*EXERCISE PASSAGE*:
From the ten models tested, BBOG TREE and LM were selected to estimate the future distribution of blanket bogs, because they showed the best performance in Scotland (high accuracy and high sensitivity) in the baseline period 1961–1990. They were both used because they give two different but equally possible outcomes, considering different sets of variables. Other models were excluded because either they were not as accurate/sensitive for predicting peatland extent in Scotland, or they were built using the same variables used in BBOG TREE or LM, but with poorer performance.

The equations for the BBOG TREE (1) and LM (2) models are as follows:

BBOG TREE:

$$ \mathrm{Probability}\ \mathrm{of}\ \mathrm{Blanket}\ \mathrm{Peat}=1\ \mathrm{if}\kern0.5em {T}_{\mathrm{max}}<17.4{}^{\circ}\mathrm{C}\ \mathrm{and}\kern0.5em \mathrm{TMI}>0.41 $$
$$ \mathrm{or} $$
$$ {T}_{\mathrm{max}}>17.4{}^{\circ}\mathrm{C}\ \mathrm{and}\kern0.5em \mathrm{AAMWD}<-28.6\ \mathrm{mm} $$
(1)

where

Tmax = maximum yearly temperature

TMI = Thornthwaite–Mather Moisture Index (which is a measure of the annual balance between precipitation and potential evapotranspiration)

AAMWD = annual accumulated monthly water deficit (which, in contrast to TMI, accounts for the seasonality in the balance between precipitation and potential evapotranspiration)

LM:

$$ \mathrm{Probability}\ \mathrm{of}\ \mathrm{Blanket}\ \mathrm{Peat}=1\ \mathrm{if}\ P>1000\ \mathrm{mm}\ \mathrm{and}\kern0.50em {T}_{\mathrm{m}}<15{}^{\circ}\mathrm{C} $$
(2)

where

P = total yearly precipitation

Tm = maximum monthly mean temperature

MetOffice monthly gridded Climate Data were used for the baseline period 1961–1990 (5 × 5 km resolution) (Met Office 2018a). Datasets considered were mean and maximum temperature (°C), mean precipitation (mm) and days with rainfall > 1 mm. From these datasets, other climate variables were extracted or derived: maximum monthly mean temperature, total yearly precipitation, monthly and yearly potential evapotranspiration (PET), Thornthwaite–Mather Moisture Index (TMI), and annual accumulated monthly water deficit (AAMWD). (For PET, TMI and AAMWD equations, see Online Resource 2). Compared to TMI, AAMWD accounts for the seasonality in the balance between P and PET and can hence provide a seasonally nuanced measure (Gignac et al. 2000).

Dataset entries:

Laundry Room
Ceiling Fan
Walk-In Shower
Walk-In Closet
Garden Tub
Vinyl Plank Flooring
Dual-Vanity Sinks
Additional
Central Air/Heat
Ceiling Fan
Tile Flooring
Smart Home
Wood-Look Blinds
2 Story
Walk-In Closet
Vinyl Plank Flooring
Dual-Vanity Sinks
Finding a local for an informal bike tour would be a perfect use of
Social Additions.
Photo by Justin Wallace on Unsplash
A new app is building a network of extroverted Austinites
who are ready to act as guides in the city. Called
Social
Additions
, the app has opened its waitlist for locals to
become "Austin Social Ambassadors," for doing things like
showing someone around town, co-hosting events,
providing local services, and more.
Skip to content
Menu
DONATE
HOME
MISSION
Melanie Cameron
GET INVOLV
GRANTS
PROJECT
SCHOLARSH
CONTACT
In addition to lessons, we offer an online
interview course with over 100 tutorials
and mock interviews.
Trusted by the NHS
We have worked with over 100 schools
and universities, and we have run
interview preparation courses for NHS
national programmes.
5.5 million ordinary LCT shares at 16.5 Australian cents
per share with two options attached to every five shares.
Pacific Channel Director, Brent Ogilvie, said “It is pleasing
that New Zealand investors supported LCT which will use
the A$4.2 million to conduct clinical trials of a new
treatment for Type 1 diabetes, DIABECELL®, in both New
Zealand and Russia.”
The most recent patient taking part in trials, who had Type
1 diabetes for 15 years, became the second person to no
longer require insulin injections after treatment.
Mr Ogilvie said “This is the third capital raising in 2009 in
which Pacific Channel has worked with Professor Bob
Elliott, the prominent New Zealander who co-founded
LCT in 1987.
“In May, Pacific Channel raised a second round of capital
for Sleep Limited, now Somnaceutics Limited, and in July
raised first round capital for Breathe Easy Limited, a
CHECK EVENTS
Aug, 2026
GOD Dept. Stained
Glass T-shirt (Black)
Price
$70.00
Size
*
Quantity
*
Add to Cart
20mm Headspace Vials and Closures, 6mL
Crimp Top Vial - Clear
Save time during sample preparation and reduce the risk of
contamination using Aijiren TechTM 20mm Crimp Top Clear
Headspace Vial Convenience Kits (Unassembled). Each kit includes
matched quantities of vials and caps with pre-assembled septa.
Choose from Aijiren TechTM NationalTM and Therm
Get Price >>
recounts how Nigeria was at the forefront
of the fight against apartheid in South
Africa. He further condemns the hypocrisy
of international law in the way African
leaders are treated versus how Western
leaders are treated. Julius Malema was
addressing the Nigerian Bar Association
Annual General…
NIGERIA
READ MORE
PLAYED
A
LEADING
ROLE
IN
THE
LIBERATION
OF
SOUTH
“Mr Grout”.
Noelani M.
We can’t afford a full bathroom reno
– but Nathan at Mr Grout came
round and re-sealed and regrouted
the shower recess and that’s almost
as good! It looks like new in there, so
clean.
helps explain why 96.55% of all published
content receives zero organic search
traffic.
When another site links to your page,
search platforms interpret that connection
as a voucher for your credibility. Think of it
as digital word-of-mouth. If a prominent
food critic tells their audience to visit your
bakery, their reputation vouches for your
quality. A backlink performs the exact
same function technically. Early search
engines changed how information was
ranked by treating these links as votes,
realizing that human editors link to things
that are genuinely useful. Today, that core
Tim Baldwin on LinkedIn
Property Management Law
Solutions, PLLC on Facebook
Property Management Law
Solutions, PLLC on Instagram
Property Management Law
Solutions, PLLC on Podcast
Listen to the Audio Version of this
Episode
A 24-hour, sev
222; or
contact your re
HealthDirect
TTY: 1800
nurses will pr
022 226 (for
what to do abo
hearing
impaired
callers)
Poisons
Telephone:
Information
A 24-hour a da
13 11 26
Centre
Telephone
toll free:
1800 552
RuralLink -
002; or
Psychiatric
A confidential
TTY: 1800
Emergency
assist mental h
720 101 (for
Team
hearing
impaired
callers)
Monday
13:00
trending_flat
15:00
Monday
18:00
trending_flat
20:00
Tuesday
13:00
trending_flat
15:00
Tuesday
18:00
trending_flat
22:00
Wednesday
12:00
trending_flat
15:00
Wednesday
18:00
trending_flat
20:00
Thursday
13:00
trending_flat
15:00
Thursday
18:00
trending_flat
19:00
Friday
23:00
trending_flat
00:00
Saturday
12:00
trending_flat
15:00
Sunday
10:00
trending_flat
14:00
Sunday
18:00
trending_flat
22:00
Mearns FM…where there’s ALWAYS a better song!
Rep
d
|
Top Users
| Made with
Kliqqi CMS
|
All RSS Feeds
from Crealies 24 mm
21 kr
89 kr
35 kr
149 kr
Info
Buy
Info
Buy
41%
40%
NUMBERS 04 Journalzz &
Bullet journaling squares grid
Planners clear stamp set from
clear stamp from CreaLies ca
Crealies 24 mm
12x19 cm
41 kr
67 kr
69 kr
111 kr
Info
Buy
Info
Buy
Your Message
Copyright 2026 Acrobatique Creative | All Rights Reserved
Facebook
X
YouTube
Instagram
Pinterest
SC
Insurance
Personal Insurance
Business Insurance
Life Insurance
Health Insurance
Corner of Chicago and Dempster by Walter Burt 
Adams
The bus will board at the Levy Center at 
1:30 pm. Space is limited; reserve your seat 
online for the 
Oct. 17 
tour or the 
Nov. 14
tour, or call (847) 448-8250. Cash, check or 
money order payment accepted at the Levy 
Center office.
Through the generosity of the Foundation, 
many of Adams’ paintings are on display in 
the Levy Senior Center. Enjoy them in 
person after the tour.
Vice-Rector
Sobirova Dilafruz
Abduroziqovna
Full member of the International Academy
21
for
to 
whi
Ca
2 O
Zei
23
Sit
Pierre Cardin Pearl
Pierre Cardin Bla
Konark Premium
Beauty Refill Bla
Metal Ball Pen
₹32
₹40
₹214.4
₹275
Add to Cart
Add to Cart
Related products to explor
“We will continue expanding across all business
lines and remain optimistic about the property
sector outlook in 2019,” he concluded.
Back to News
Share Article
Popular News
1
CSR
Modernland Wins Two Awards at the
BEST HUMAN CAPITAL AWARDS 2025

*REQUIRED ACTION 1*:
In the passage on blanket bog modeling, which two models were chosen to estimate the future distribution of blanket bogs?
*REQUIRED ACTION 2*:
Resume the passage on blanket bog modeling, picking up right after its final sentence.

*REPLY 1*:
BBOG TREE and LM.

*REPLY 2*:
UKCP09 Spatially Coherent Projections (25 × 25 km resolution) were used for the future projections of the climate variables (Met Office 2018b). Data for low, medium and high emission scenarios in the 2050s and in the 2080s were taken into account. These scenarios model the greenhouse gasses emission according to different demographic and socio-economic development and technological change. The main difference amongst the three scenarios is due to how much the society will rely on fossil fuels in the future: The high emission scenario is based on a heavy reliance on fossil fuels, the low emission scenario is based on a departure from fossil fuels and the medium scenario still involves the use of fossil fuels but with a partial substitution with renewable energy. Datasets used were mean and maximum temperature (°C) and mean precipitation (mm).

For BBOG TREE and LM models, the distribution of blanket bog under threat from future climate change in Scotland was then estimated with the UKCP09 climate projections for three different emissions scenarios (low, medium and high) and for two different time periods (2050s and 2080s) with a resolution of 25 × 25 km.

Carbon stock

There is considerable variation in current approaches to calculating the carbon stock currently stored in Scottish peatlands. Many attempts have been made to estimate it, and the extremes of the estimated range are 600 Mt C (Robertson 1971) and 16,412 Mt C (Howard et al. 1995). The main sources of uncertainty are peat depth and bulk density, for which there are not enough values measured from field survey to provide a robust statistical overview of Scotland’s peats, and the extent of peatland, which varies according to the definition used to map it. The most recent estimates are closer to each other: 813 Mt C for the first meter of depth according to Aitkenhead and Coull (2016) and 1620 Mt C for the first two meters of depth according to Chapman et al. (2009).

In this work, we used carbon stock data obtained with a Neural Network approach (NN), which considers soil, topographic and climatic parameters, and combines them with loss on ignition, bulk density and peat depth data. These data (Aitkenhead, in prep) are the update of Aitkenhead and Coull (2016), and they consider the whole peat depth (instead of just the first meter). The resolution of this dataset is 100 × 100 m.

The original carbon stock map considers carbon stored in peat plus the carbon stored in organic topsoil of less than 50-cm depth (which is not technically peatland according to the definition given by the soil survey of Scotland). In order to have the carbon stock stored only in blanket bogs, this map was filtered with the blanket bog/peat vegetation layer previously obtained. The values of each 100 × 100-m pixel were summed, and the value of the current carbon stock stored in blanket bogs on Scotland was calculated.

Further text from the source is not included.